● Çıkarılan metin:
= = = = =

ABD Başkanı Biden’dan Almanya’ya veda ziyareti

DünyaGündem

🔴 Dikkatler, ABD Başkanı Joe Biden’ın Almanya’ya veda ziyaretine çevrildi. Biden’ın başkanlığının sona erecek olması, aynı zamanda Almanya-ABD ilişkilerinde bir dönemin de son bulduğunu gösteriyor.

Deutsche Welle’den Carla Bleiker’ın haberi:

Biden, Cuma günü ilk olarak Almanya Cumhurbaşkanı Frank Walter Steinmeier tarafından Bellevue Sarayı’nda kabul edilecek. Biden daha sonra Başbakan Olaf Scholz ile Başbakanlıkta bir araya gelecek. Ortak basın açıklaması yapmaları beklenen Biden ve Scholz önce ikili görüşme yapacak, ardından öğle yemeğine geçilecek.

Fransa Cumhurbaşkanı Emmanuel Macron ve İngiltere Başbakanı Keir Starmer’ın da öğle saatlerinde Berlin’e gelmeleri, başbakanlıkta  dört liderin katılımıyla Avrupa Dörtlüsü (Euro-Quad) toplantısının yapılması bekleniyor.

= = = = =

● Veri kayıtları:
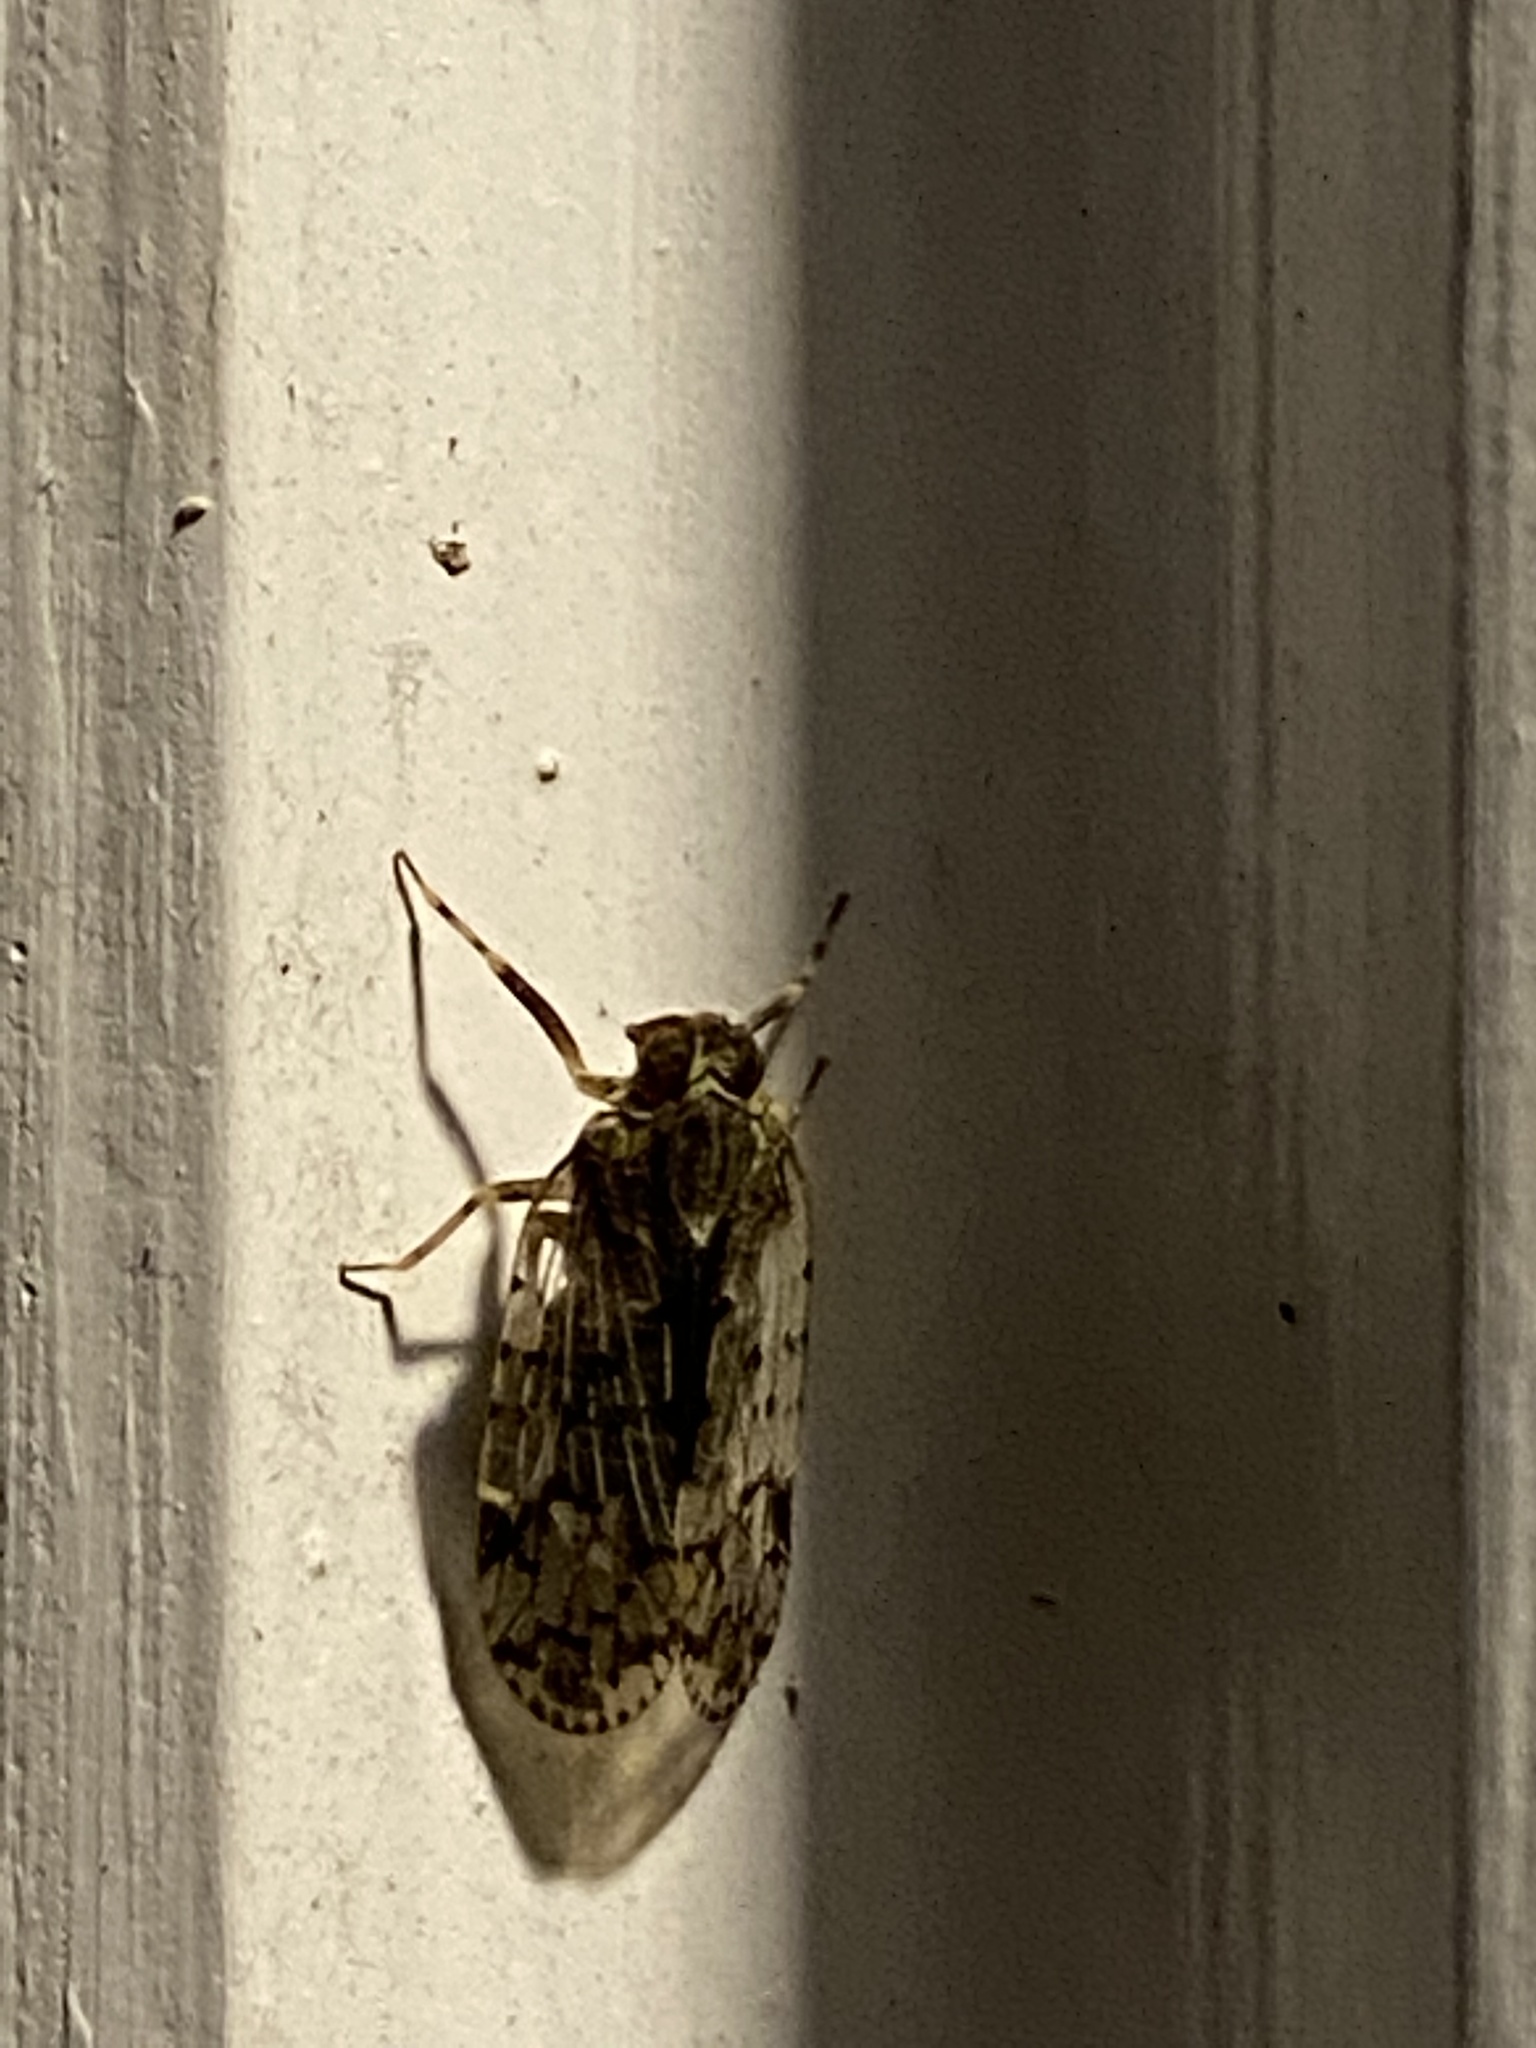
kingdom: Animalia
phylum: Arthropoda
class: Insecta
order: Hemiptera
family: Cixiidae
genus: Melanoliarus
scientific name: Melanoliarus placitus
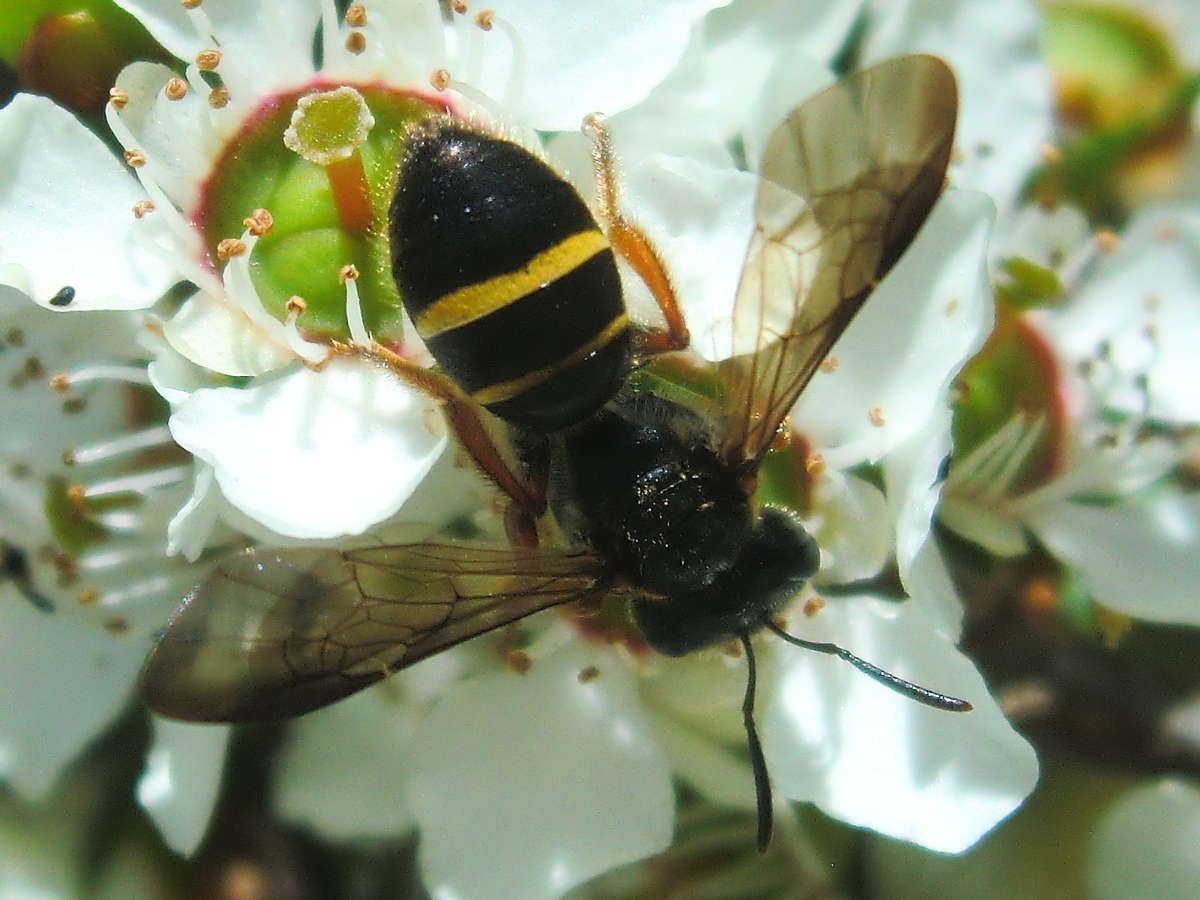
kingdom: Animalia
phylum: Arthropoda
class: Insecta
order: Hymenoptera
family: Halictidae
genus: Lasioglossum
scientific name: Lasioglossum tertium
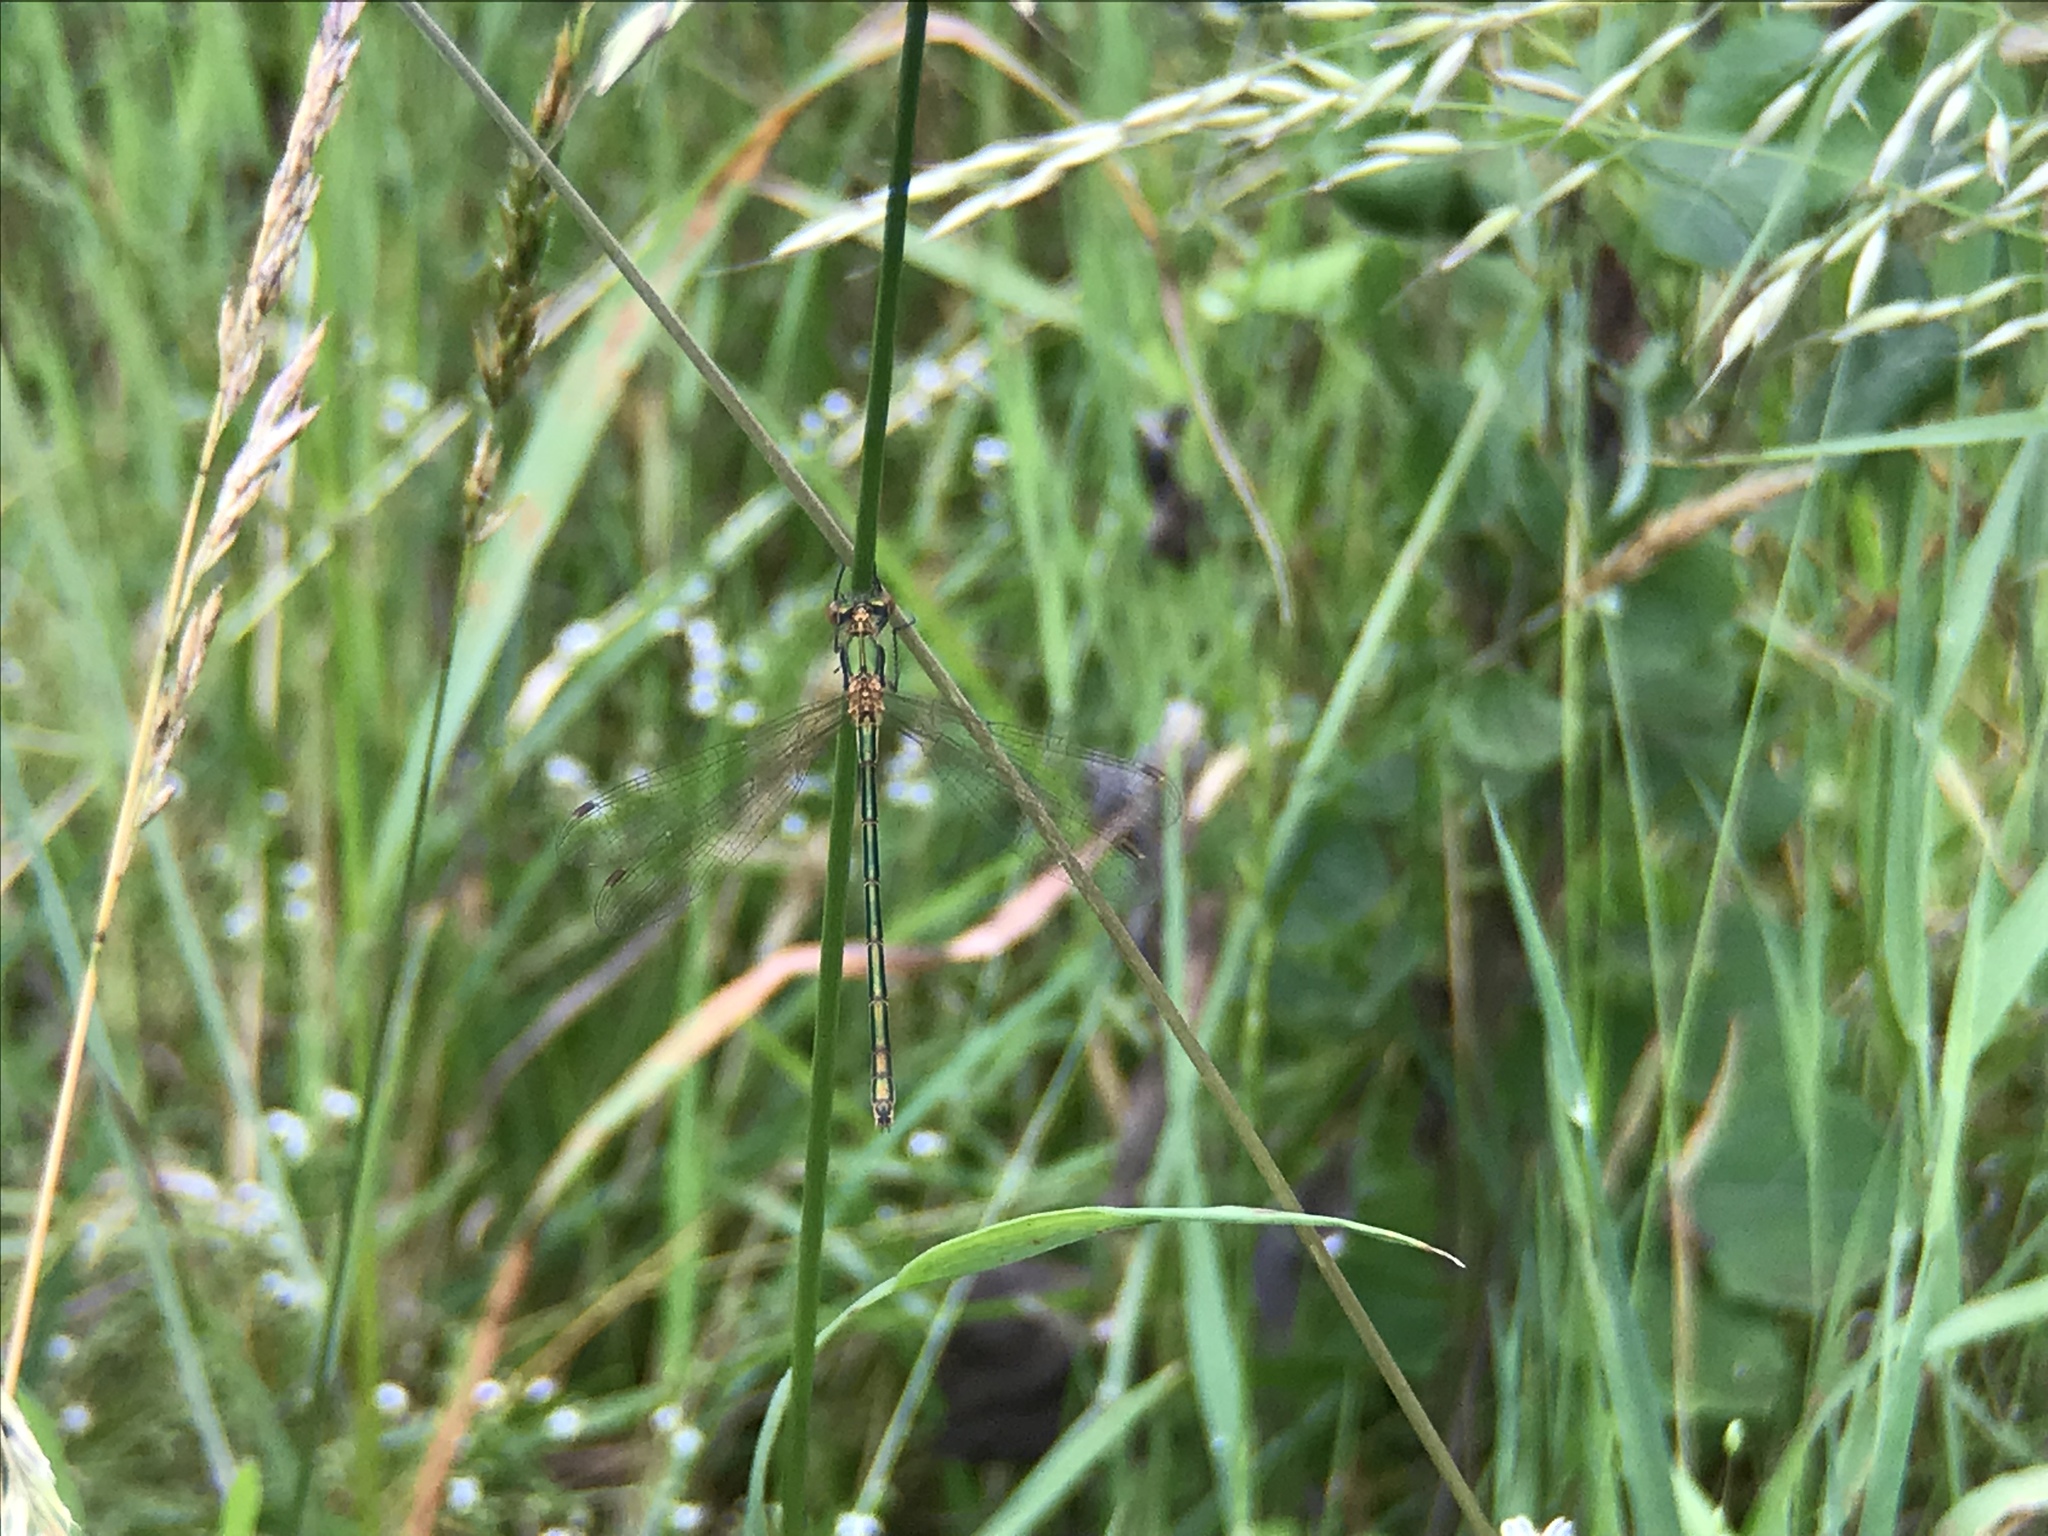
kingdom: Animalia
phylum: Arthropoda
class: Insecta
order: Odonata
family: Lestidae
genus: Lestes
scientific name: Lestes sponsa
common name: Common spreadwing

= = = = =

● Görev 1: Biden'ın Almanya ziyareti haberinden "Biden, Cuma günü" ile başlayıp "öğle yemeğine geçilecek." ifadesine kadar süren bölümü değiştirmeden kopyalayın.
● Görev 2: Biden'ın Almanya'ya veda ziyaretini anlatan haberin son cümlesinden sonraki kısmı yazarak metni lütfen tamamlayın.

● Yanıt 1:
Biden, Cuma günü ilk olarak Almanya Cumhurbaşkanı Frank Walter Steinmeier tarafından Bellevue Sarayı’nda kabul edilecek. Biden daha sonra Başbakan Olaf Scholz ile Başbakanlıkta bir araya gelecek. Ortak basın açıklaması yapmaları beklenen Biden ve Scholz önce ikili görüşme yapacak, ardından öğle yemeğine geçilecek.

● Yanıt 2:
Steinmeier’den Biden’a özel teşekkür jesti

Biden, George H. W. Bush’tan bu yana Federal Almanya Cumhuriyeti Liyakat Nişanı Büyük Haçı ile onurlandırılan ilk ABD Başkanı olacak. Nişan, Federal Cumhurbaşkanı Frank-Walter Steinmeier tarafından takdim edilecek.

Federal Cumhurbaşkanlığı Ofisi tarafından yapılan açıklamada, “Almanya Cumhurbaşkanı, Biden’ın Alman-Amerikan dostluğuna ve 50 yıl boyunca önemli ölçüde şekillendirdiği ve güçlendirdiği transatlantik ittifaka yaptığı hizmetleri onurlandırmaktadır” denildi.

Biden, ABD ile Avrupa ve özellikle de Almanya arasındaki ilişkilere ayrı bir önem veriyordu. Başkanlığının sona erecek olması, aynı zamanda Atlantik ötesi ilişkiler açısından da bir dönemin sonu anlamına gelecek.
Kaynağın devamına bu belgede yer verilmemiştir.